Appellant’s motion for new trial contained two grounds, viz:
“1. The decision of the Court is contrary to law;
2. The decision of the Court is not sustained by sufficient evidence.”
The assignment of errors is the single specification:
“The Court erred in overruling appellant’s Motion For A New Trial.”
Without weighing the evidence the same may be summarized as follows: Appellant was found in the building, there was no evidence that anything had been stolen or taken, there was no evidence that the appellant had any felonious intent when he entered the building, there is no evidence that he intended to take any property whatsoever from the building. Appellant had in his pocket a chisel when found on the property. There was also evidence that he was in possession of a crowbar, that evidence as to the crowbar is conflicting, but need not be here discussed or decided for there is no evidence that either the .crowbar or chisel were used by appellant. There were some marks on one of the vending machines but no evidence as to just when or by whom they were made.

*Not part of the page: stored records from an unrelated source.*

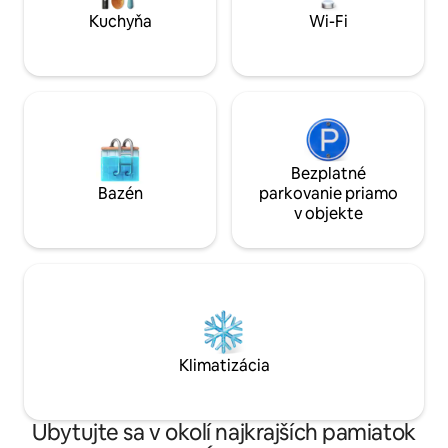
Kuchyňa
Wi-Fi
Bezplatné
Bazén
parkovanie priamo
v objekte
Klimatizácia
Ubytujte sa v okolí najkrajších pamiatok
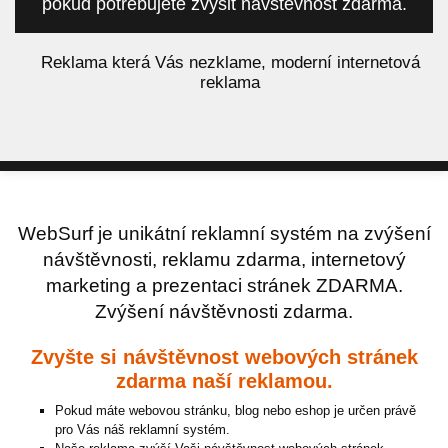
pokud potřebujete zvýšit návštěvnost zdarma.
á
Reklama která Vás nezklame, moderní internetová
reklama
WebSurf je unikátní reklamní systém na zvýšení
návštěvnosti, reklamu zdarma, internetový
marketing a prezentaci stránek ZDARMA.
Zvýšení návštěvnosti zdarma.
Zvyšte si návštěvnost webových stránek
zdarma naší reklamou.
Pokud máte webovou stránku, blog nebo eshop je určen právě
pro Vás náš reklamní systém.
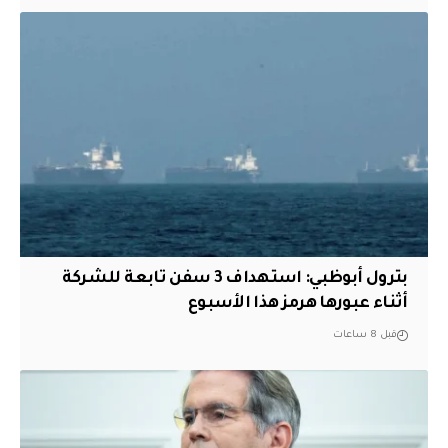
بترول أبوظبي: استهداف 3 سفن تابعة للشركة
أثناء عبورها هرمز هذا الأسبوع
قبل 8 ساعات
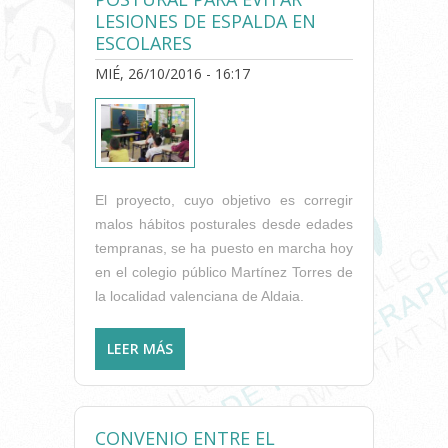
LESIONES DE ESPALDA EN
ESCOLARES
MIÉ, 26/10/2016 - 16:17
El proyecto, cuyo objetivo es corregir
malos hábitos posturales desde edades
tempranas, se ha puesto en marcha hoy
en el colegio público Martínez Torres de
la localidad valenciana de Aldaia.
LEER MÁS
SOBRE EL COLEGIO DE
FISIOTERAPEUTAS INICIA
UNA CAMPAÑA DE
EDUCACIÓN POSTURAL PARA
CONVENIO ENTRE EL
EVITAR LESIONES DE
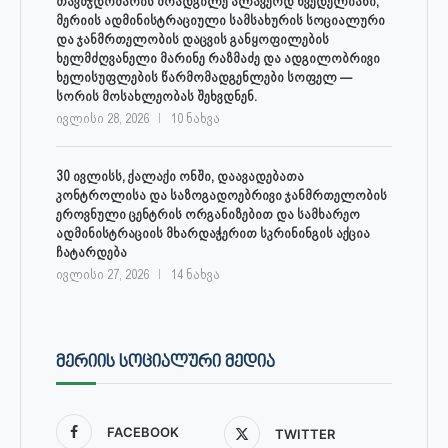
თავმჯდომარის მოადგილე ალავერდ ხვედელიანი,
მერიის ადმინისტრაციული სამსახურის სოციალური
და ჯანმრთელობის დაცვის განყოფილების
ხელმძღვანელი მარინე რაზმაძე და ადგილობრივი
ხელისუფლების წარმომადგენლები სოფელ —
სორის მოსახლეობას შეხვდნენ.
ივლისი 28, 2026
10 ნახვა
30 ივლისს, ქალაქი ონში, დაავადებათა
კონტროლისა და საზოგადოებრივი ჯანმრთელობის
ეროვნული ცენტრის ორგანიზებით და სამხარეო
ადმინისტრაციის მხარდაჭერით სკრინინგის აქცია
ჩატარდება
ივლისი 27, 2026
14 ნახვა
ᲛᲔᲠᲘᲘᲡ ᲡᲝᲪᲘᲐᲚᲣᲠᲘ ᲛᲔᲓᲘᲐ
FACEBOOK
TWITTER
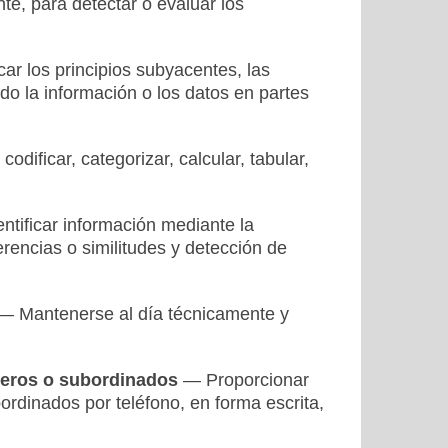
te, para detectar o evaluar los
car los principios subyacentes, las
o la información o los datos en partes
odificar, categorizar, calcular, tabular,
ntificar información mediante la
rencias o similitudes y detección de
 Mantenerse al día técnicamente y
ñeros o subordinados
— Proporcionar
rdinados por teléfono, en forma escrita,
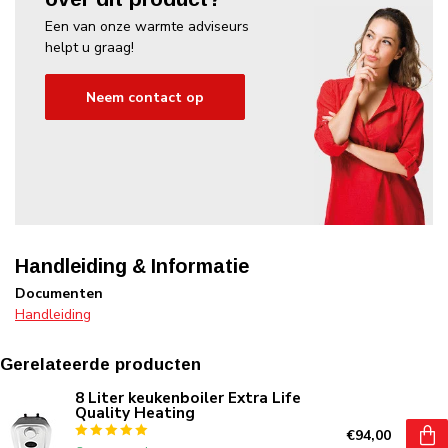
Een van onze warmte adviseurs
helpt u graag!
Neem contact op
Handleiding & Informatie
Documenten
Handleiding
Gerelateerde producten
8 Liter keukenboiler Extra Life
Quality Heating
€94,00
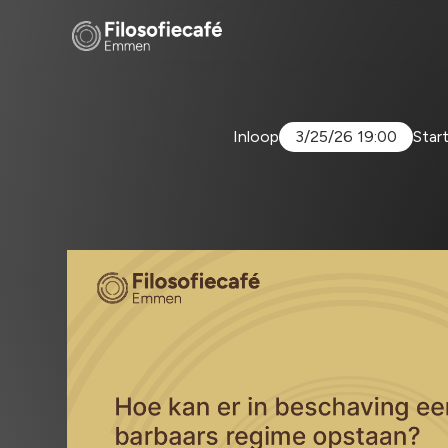
Inloop
3/25/26 19:00
Star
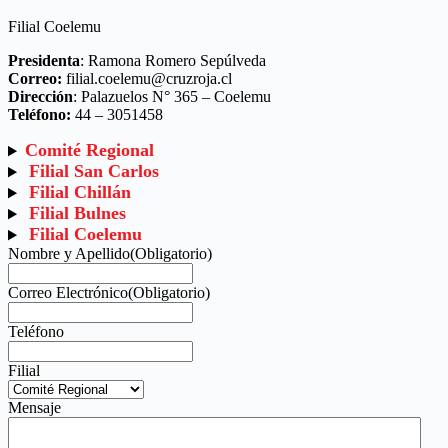
Filial Coelemu
Presidenta
: Ramona Romero Sepúlveda
Correo:
filial.coelemu@cruzroja.cl
Dirección
: Palazuelos N° 365 – Coelemu
Teléfono:
44 – 3051458
Comité Regional
Filial San Carlos
Filial Chillán
Filial Bulnes
Filial Coelemu
Nombre y Apellido
(Obligatorio)
Correo Electrónico
(Obligatorio)
Teléfono
Filial
Mensaje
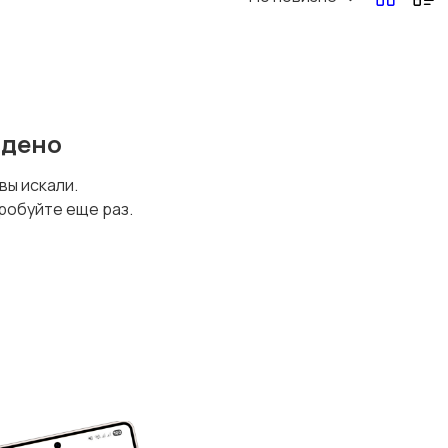
йдено
 вы искали.
робуйте еще раз.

On appeal we do not weigh the evidence below but we are permitted to review the evidence to determine if it is supported by sufficient evidence of probative value to sustain the judgment below. King v. State (1968), 249 Ind. 699, 234 *202N. E. 2d 465; Freeman v. State (1967), 249 Ind. 211, 281 N. E. 2d 246; LaMar v. State (1953), 231 Ind. 508, 109 N. E. 2d 614.
I am of the opinion the conviction of the appellant had to result from an inference upon speculation. Under the law of this state such a conviction cannot and should not be sustained.
It has long been held that opportunity alone is not sufficient to sustain a conviction. Accepting the evidence most favorable to the state as true, that evidence does not exclude every other reasonable hypothesis except that of guilt. Crawford v. State (1968), 251 Ind. 437, 241 N. E. 2d 795; Christen v. State (1950), 228 Ind. 30, 89 N. E. 2d 445; Osbon v. State (1938), 213 Ind. 413, 13 N. E. 2d 223.
The case should be reversed and remanded with instructions to grant appellant’s, motion for a new trial.
DeBruler, C.J., concurs.
Note. — Reported in 252 N. E. 2d 498.